November 2011 saw the end of my thirteen-year bull riding career. It didn't end how I had hoped it would—retiring with multiple world championships and millions of dollars in prize money won. Rather, it ended with me physically broken, hobbling out of the arena to a half-hearted applause by the audience for my effort, financially broke, and hoping I had enough credit on one of my MasterCards to pay for gas to get home. I was mentally broken, having fallen far short of the goals that I had set for myself.

WAS IT WORTH IT?

Some days I reflect upon spending so much of my life chasing dreams and goals that I never achieved. I quit numerous good jobs because they didn't allow me the freedom that I needed when I was wanting to ride almost full-time, traveling to rodeos far and wide. When I was flat-broke after spending my last penny on entry fees and fuel money, I would work another job until I saved up enough money to hit the rodeo road again. Then I would promptly quit that job and head out, not caring about anything except riding bulls.

For thirteen years I sacrificed everything so that I could live out my dreams. I put my dreams and goals and ambitions ahead of everything and everybody else—even at the expense of some friendships and relationships. And I lacked any semblance of balance in my life.

Some days I regret all of that. Perhaps if I hadn't been so selfish in my drive to be great, then today I would have a family and some kind of enjoyable career, and perhaps a body that isn't completely beat to hell. Or, maybe I wouldn't...

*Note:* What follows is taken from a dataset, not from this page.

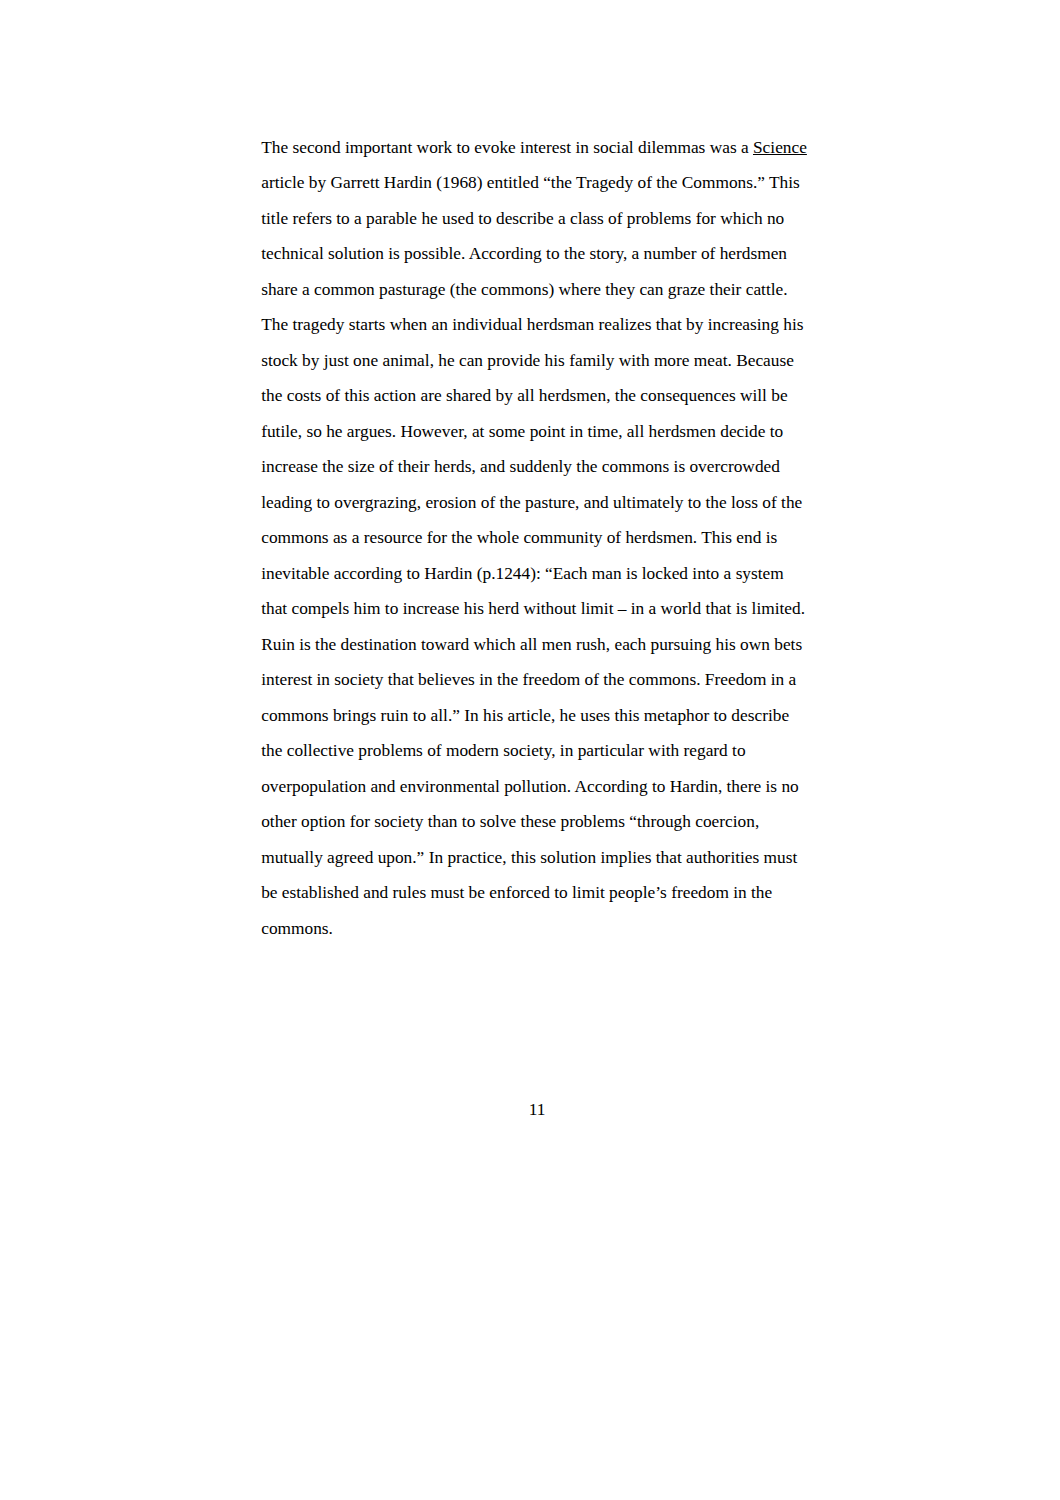The second important work to evoke interest in social dilemmas was a Science article by Garrett Hardin (1968) entitled “the Tragedy of the Commons.” This title refers to a parable he used to describe a class of problems for which no technical solution is possible. According to the story, a number of herdsmen share a common pasturage (the commons) where they can graze their cattle. The tragedy starts when an individual herdsman realizes that by increasing his stock by just one animal, he can provide his family with more meat. Because the costs of this action are shared by all herdsmen, the consequences will be futile, so he argues. However, at some point in time, all herdsmen decide to increase the size of their herds, and suddenly the commons is overcrowded leading to overgrazing, erosion of the pasture, and ultimately to the loss of the commons as a resource for the whole community of herdsmen. This end is inevitable according to Hardin (p.1244): “Each man is locked into a system that compels him to increase his herd without limit – in a world that is limited. Ruin is the destination toward which all men rush, each pursuing his own bets interest in society that believes in the freedom of the commons. Freedom in a commons brings ruin to all.” In his article, he uses this metaphor to describe the collective problems of modern society, in particular with regard to overpopulation and environmental pollution. According to Hardin, there is no other option for society than to solve these problems “through coercion, mutually agreed upon.” In practice, this solution implies that authorities must be established and rules must be enforced to limit people’s freedom in the commons.
11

But had I not chosen the path that I did, then I might not have learned some of the things that I did during that "dance."

DID I LEARN ANYTHING?

Over the course of the decade (a little over, to be more exact) that I rode, that "dance" proved to be very hard at times—with many highs and many more lows. But it was also quite rewarding. I learned that the human body, although it does break, is capable of getting the shit beaten out of it, adapting, and then is able to come back for more. I learned that pain thresholds can be increased drastically because pain recognition is purely mental. And if one can accept pain instead of fearing it and succumbing to it, then one's tolerance for it can rise greatly.

I learned about perseverance, and I learned not to fear failure. I failed repeatedly at achieving my goals, and since I never won a world championship, one could say that I failed completely, every year. Perhaps that is true, but it is from repeated failure that I learned how to overcome my greatest opponent of all... myself. When I was at low points after being bucked off bull after bull, I would often hear a voice inside of me—mocking me, mocking my poor efforts and shabby ability. Sometimes, when I was limping out of the arena, getting loaded into an ambulance, laying in the ER getting CT scans, or sitting while getting stitches and splints for fractures, it would tell me that it was time to hang it up and be done with it all. But I didn't listen. Instead, I showed up and got on again... and again... and again. I learned perseverance through failure. I'm certainly not content with my failures, but I accept them because it means that I tried.

To paraphrase the lyrics of "The Dance"... if I'd known about all the failures that awaited me during my athletic career—especially at the end of it, I might have done things differently or even not at all. But I'm glad that I didn't know, because even though I would have missed the pain, both physical and emotional, I would have missed the dance.

Sure, maybe I fell short of my goals, and maybe my dreams didn't come true, but maybe, just maybe, it is the chase itselfthe dancethat is the true fulfillment of the dream. Well, if that's the case, then I can say that I have had much success in making my dreams come true because I have certainly tried. And, although that particular song and dance is over, another song will follow it, allowing for a new dance to start. And I'm looking forward to it.

Thanks for everything, Dave. Although your "dance" as a powerlifter is over, you have a new dance with elitefts™. I'll be a lifelong customer of elitefts™ because of who you are. Keep up the passion.